White Chocolate Coconut Cream Pie
Toasted coconut filling with the added richness of white chocolate, topped with a mountain of freshly whipped cream! This White Chocolate Coconut Cream Pie is smooth, decadent, and lusciously creamy!
Prep Time 45 minutes mins
Refrigeration Time 3 hours hrs
Total Time 3 hours hrs 45 minutes mins
Course Dessert
Cuisine American
- 1 (9-inch) baked pie shell
White Chocolate Coconut Custard:
- 5 egg yolks
- 1 whole egg
- ½ cup sugar
- ¼ cup cornstarch
- ½ teaspoon salt
- 1 (13.5 fl oz) can unsweetened coconut milk
- ¼ cup milk
- 4 Tablespoons unsalted butter sliced into pieces
- 1 teaspoon vanilla
- ¾ teaspoon coconut extract
- 15 ounces white chocolate chips or chopped
- ¾ cup unsweetened finely shredded coconut toasted
For topping:
- 2 cups heavy cream
- ½ cup powdered sugar
- 1 teaspoon vanilla
- ¼ cup shredded coconut toasted
Whisk the egg yolks, egg, sugar, cornstarch, and salt together in a medium saucepan. Slowly whisk in the coconut milk and milk to avoid clumps. Place pan over medium heat, whisking constantly until thickened to almost pudding consistency.

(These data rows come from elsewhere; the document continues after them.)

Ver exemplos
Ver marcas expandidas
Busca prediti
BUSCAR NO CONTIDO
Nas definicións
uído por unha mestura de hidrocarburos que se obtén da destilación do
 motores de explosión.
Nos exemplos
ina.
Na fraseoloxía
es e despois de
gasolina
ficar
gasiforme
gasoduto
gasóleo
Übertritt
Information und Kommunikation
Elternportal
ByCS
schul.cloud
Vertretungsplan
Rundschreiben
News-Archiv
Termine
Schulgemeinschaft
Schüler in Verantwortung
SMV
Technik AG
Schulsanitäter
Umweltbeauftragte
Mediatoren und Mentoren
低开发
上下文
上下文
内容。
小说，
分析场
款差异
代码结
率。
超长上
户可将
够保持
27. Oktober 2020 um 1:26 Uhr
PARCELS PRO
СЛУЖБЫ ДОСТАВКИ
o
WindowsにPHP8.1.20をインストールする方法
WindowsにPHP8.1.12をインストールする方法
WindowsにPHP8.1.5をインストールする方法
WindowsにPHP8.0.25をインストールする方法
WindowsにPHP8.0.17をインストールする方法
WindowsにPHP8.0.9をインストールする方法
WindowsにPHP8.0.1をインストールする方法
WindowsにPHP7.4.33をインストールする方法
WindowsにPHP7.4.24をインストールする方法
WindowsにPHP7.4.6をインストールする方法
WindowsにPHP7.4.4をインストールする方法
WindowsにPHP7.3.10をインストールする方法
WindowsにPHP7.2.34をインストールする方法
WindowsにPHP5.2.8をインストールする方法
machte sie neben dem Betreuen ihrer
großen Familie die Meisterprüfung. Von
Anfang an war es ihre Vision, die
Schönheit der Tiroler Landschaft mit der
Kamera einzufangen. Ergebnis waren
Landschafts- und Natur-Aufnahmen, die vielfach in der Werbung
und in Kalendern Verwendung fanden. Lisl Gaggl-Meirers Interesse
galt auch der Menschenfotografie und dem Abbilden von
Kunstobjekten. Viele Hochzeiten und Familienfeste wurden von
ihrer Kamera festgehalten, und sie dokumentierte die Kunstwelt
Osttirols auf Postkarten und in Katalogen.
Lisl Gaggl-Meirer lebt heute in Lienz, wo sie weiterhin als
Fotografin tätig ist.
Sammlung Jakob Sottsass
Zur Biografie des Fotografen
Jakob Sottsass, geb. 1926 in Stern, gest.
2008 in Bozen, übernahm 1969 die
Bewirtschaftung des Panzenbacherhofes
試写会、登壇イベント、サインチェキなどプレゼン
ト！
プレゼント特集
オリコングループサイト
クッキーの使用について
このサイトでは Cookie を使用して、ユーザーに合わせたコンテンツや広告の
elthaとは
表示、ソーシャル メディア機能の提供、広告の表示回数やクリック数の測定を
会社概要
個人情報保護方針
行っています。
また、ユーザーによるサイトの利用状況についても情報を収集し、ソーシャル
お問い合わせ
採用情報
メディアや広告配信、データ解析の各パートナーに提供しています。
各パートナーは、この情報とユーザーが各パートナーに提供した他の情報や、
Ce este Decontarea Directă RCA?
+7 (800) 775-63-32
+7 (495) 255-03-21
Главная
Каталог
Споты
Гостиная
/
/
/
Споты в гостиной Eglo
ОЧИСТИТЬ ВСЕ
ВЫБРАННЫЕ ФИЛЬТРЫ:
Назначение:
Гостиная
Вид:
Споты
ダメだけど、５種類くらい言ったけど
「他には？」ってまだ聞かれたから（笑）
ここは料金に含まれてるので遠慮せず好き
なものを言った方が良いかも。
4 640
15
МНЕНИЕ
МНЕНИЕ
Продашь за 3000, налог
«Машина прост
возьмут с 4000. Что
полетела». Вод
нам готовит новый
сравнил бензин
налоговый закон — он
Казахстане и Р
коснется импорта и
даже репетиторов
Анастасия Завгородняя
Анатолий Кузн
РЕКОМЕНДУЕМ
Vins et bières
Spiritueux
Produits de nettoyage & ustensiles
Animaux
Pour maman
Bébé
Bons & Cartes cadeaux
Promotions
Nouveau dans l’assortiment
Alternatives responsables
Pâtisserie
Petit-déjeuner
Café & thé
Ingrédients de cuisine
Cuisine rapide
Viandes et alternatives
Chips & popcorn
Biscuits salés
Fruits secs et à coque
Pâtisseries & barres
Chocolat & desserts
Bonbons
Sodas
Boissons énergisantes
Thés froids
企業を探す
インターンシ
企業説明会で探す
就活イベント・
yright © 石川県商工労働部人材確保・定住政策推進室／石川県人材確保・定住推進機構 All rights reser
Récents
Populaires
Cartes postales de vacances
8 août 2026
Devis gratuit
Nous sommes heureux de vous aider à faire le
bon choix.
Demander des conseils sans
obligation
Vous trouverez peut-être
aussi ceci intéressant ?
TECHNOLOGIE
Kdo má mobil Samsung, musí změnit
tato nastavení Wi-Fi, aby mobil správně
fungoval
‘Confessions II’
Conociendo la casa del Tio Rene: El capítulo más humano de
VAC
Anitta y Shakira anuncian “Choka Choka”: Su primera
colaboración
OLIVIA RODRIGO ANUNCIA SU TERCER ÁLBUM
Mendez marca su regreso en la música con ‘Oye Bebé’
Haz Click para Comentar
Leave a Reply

Whisk in the butter, vanilla, and coconut extract until smooth. Add the white chocolate and continue whisking until melted and completely smooth. Remove from the heat and stir in the shredded coconut. Allow mixture to cool slightly, about 30 minutes, before pouring into the crust. Cover wth plastic wrap, allowing the wrap to touch the surface of the custard to prevent a skin from forming. Chill for at least 3 hours, or until set.
In the chilled bowl of a stand mixer fitted with the whisk attachment, whip the cream until soft peaks form. Add powdered sugar and vanilla, and continue to beat until stiff peaks form. Spread on top of set pie, then sprinkle with toasted coconut. Serve and enjoy!